The ESG, sustainable, green agenda is “plagued by ambiguity”, said one of the panellists. That needs to change if a more socially aware, less environmentally damaging way to do business is truly to take hold.

Nature risk, in terms of palm oil usage causing deforestation and the elimination of species, is another emerging and poorly standardised risk that FIs will increasingly have to grapple with. However, data availability is an issue here.

How do you provide sustainable finance when you don’t have the data?
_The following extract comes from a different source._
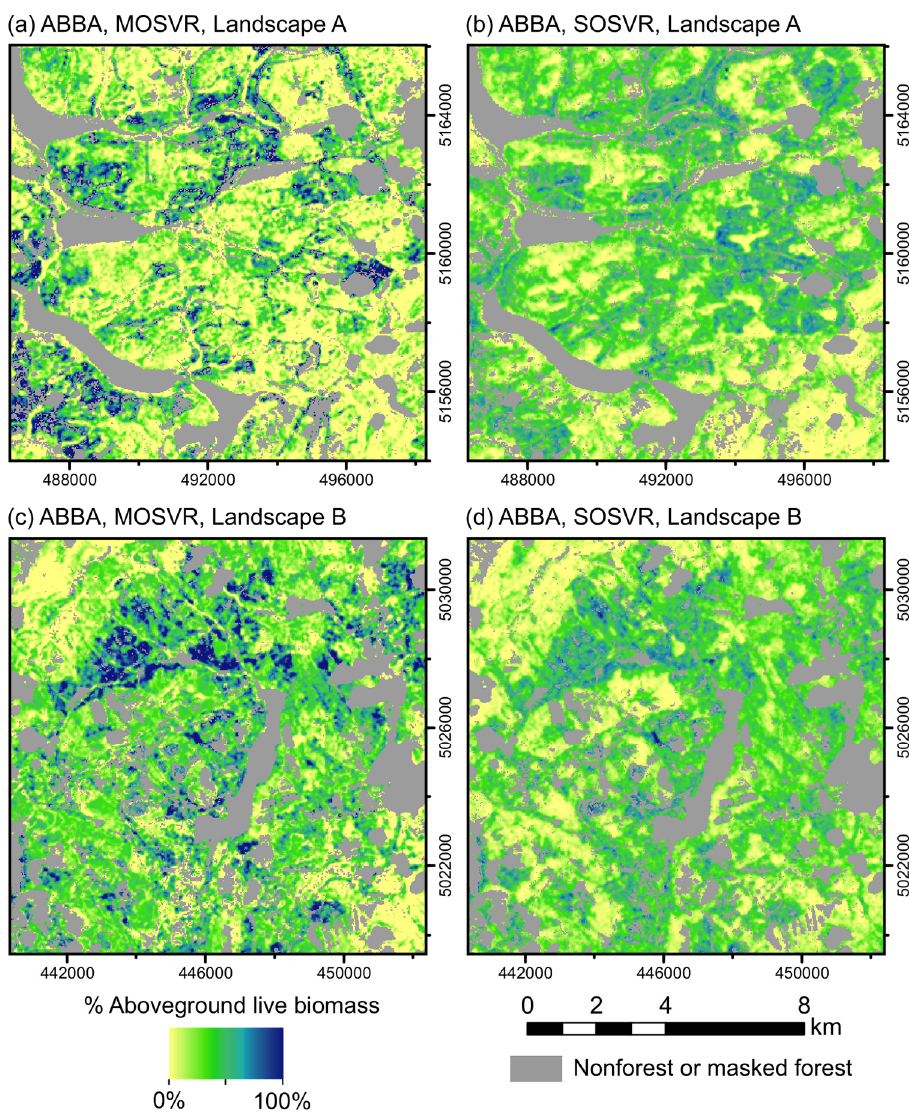
Figure 9. Spatial predictions of relative abundance for species ABBA (balsam fir). Relative abundance predicted from ( a , c ) MOSVR and ( b , d ) SOSVR models, across two randomly positioned sample landscapes 12 km x 12 km in size (UTM zone 19N, WGS84). Masked areas include non-forest pixels, forest pixels a ff ected by canopy change during the study period, or missing data due to cloud or snow cover. Predictions were truncated at 0 and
Well, the onus falls on banks to do their own work, while they wait for regulators, governments and others to catch up. “For example,” said a panellist, “we do have climate risk data and we can make assumptions about nature risks from that.”

In the end, a standardised global approach would be more efficient, transparent and beneficial than FIs all doing their own thing individually or regionally, as tends to be the case at the moment.

A standardised global approach would also prevent greenwashing initiatives that are marketing-led and without substance from proliferating. This type of alleged ‘green’ initiative is a reputational risk, especially if an FI incorrectly OK’d a transaction without fully realising its adverse ESG impacts. Consumers might then boycott the bank. They might even be sued later on down the line.

Best to get rid of the greenwashing now and get real about what is meant by sustainable investments, projects and metrics. Defining them strictly and clearly will lead to better outcomes.